• **TO DO**:
Leaving out the images, reproduce every line of the data that follows exactly.

• **RECORDED INFORMATION**:
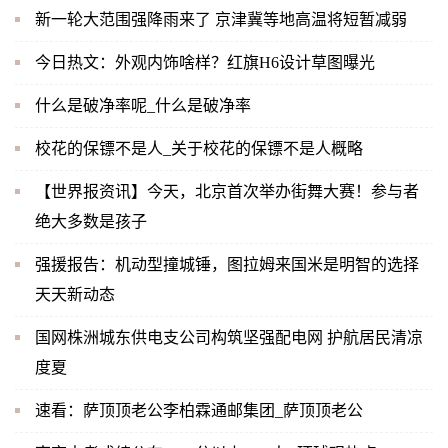
新一轮大范围强降雨来了 京津冀等地高温将短暂减弱
今日热文：外观内饰啥样？红旗H6设计草图曝光
什么是破净率呢_什么是破净率
校花的保镖不是人_关于校花的保镖不是人概略
【世界报资讯】今天，北京首次举办街舞大赛！参与者
绝大多数是孩子
强援报告：机动型撞城锤，图拉姆来国米是明智的选择
天天新动态
国网株洲城东供电支公司构筑坚强配电网 护航居民清凉
度夏
速看：萨顶顶老公李柏霖通邮集团_萨顶顶老公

• **REPLY**:
新一轮大范围强降雨来了 京津冀等地高温将短暂减弱
今日热文：外观内饰啥样？红旗H6设计草图曝光
什么是破净率呢_什么是破净率
校花的保镖不是人_关于校花的保镖不是人概略
【世界报资讯】今天，北京首次举办街舞大赛！参与者
绝大多数是孩子
强援报告：机动型撞城锤，图拉姆来国米是明智的选择
天天新动态
国网株洲城东供电支公司构筑坚强配电网 护航居民清凉
度夏
速看：萨顶顶老公李柏霖通邮集团_萨顶顶老公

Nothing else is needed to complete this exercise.